Cette méthode requiert quand même quelques conditions impératives, dont la toute première est la prise de conscience collective de ce qui nous attend sans réponse proposée. Entendons-nous bien, quand je parle de prise de conscience collective, j’évoque bien tous les acteurs, en Afrique, en Europe, à l’ONU… Chacun doit être persuadé du risque pris à ne rien faire.
Démantèlement des milices. D’autres conditions sont nécessaires, et notamment une volonté politique inébranlable de changer les choses, des acteurs locaux mobilisés, motivés qui s’emparent de la gestion des actions, des moyens financiers à la hauteur (en l’occurrence, un centième des enveloppes annoncées pour la zone par les différents contributeurs devrait largement couvrir les besoins).

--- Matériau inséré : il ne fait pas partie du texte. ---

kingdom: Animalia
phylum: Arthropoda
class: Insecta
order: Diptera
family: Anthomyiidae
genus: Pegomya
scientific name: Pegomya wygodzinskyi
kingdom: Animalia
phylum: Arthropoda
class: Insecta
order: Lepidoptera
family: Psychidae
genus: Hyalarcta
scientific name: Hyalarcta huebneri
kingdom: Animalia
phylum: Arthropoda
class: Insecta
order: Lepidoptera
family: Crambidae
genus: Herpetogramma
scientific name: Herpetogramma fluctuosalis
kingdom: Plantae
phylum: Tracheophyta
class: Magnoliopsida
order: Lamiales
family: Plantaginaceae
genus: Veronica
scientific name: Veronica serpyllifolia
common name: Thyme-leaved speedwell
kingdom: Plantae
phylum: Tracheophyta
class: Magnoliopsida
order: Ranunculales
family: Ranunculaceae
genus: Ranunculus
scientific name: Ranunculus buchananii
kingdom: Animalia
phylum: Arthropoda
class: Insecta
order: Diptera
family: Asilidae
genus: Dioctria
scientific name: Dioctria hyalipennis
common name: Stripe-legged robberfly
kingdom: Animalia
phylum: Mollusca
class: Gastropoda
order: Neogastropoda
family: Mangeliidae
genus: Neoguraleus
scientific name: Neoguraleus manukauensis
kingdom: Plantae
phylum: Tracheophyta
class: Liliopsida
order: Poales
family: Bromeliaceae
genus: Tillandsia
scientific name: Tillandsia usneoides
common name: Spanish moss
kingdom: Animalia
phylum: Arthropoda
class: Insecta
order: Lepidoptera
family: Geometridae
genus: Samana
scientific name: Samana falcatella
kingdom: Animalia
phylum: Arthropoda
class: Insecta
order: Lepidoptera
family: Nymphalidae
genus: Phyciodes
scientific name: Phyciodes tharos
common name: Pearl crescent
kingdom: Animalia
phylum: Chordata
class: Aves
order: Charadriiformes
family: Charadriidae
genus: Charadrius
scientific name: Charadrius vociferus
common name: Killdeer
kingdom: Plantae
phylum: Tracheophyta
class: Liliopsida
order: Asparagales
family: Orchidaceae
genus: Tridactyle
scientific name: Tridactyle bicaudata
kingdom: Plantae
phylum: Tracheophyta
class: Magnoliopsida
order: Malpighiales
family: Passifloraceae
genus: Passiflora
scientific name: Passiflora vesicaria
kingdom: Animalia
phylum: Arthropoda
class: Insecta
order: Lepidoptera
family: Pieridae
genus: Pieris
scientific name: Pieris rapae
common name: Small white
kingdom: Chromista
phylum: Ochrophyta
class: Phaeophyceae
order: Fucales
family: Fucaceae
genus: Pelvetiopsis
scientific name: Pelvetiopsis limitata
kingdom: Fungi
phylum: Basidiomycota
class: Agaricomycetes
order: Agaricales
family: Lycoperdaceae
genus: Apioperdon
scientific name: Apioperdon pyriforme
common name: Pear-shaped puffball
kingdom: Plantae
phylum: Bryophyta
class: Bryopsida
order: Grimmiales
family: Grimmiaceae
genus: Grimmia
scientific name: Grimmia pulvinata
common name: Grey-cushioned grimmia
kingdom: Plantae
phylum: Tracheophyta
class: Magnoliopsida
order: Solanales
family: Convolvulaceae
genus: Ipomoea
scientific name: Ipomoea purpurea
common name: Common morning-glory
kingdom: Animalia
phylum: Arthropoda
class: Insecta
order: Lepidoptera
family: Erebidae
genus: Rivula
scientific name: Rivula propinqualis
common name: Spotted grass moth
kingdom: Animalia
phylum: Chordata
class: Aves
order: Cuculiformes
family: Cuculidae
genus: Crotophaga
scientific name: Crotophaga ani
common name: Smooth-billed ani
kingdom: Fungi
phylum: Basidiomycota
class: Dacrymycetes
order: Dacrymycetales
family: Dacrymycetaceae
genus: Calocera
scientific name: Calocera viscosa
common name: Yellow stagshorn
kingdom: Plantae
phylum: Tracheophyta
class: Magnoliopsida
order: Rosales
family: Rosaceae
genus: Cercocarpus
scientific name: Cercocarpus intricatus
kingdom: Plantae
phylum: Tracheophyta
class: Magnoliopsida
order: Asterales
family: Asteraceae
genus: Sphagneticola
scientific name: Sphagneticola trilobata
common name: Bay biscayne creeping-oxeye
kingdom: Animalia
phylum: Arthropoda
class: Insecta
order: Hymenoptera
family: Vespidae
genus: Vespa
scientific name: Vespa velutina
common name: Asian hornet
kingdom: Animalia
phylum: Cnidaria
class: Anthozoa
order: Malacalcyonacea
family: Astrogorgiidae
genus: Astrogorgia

Avec un dixième du budget annuel de la Minusma, qui se monte à plus d’un milliard d’euros par an, on pourrait financer toutes les actions de court terme.
Enfin, et comme quoi il ne faut pas toujours désespérer, j’ai relevé récemment quelques propositions émanant d’un chercheur associé au laboratoire Les Afriques dans le Monde (LAM, Université Bordeaux Montaigne), Boubacar Haïdara, pour « enrayer la spirale de la violence dans le centre du Mali » :
- Un démarquage total de l’Etat des groupes armés communautaires incontrôlables et aux activités répréhensibles, et leur désarmement voire leur dissolution pure et simple ;
- Une fermeté affichée de l’Etat vis-à-vis des prévarications des militaires (obligation pour eux de répondre à l’appel des communautés dans le besoin), et vis-à-vis de ceux coupables d’exactions extrajudiciaires. L’Etat devra, en outre, identifier, appréhender et punir les auteurs de crimes afin de combattre l’impunité qui a fortement contribué à l’expansion du niveau des violences sur le terrain ;
- La Minusma pourrait enfin concrètement s’investir de son rôle de protection des civils et de facilitation du dialogue entre les parties ;
- Des campagnes de sensibilisation inclusives, visant à faire évoluer les représentations qui aujourd’hui font systématiquement du Peul un jihadiste, pourraient être lancées par le gouvernement de Bamako. Cela demande aussi que les populations peules se désolidarisent des actes répréhensibles commis en leurs noms par certains des leurs, ou qui s’identifient comme tels, à l’exemple de la campagne « Not in my name » des musulmans de Grande-Bretagne contre l’État islamique.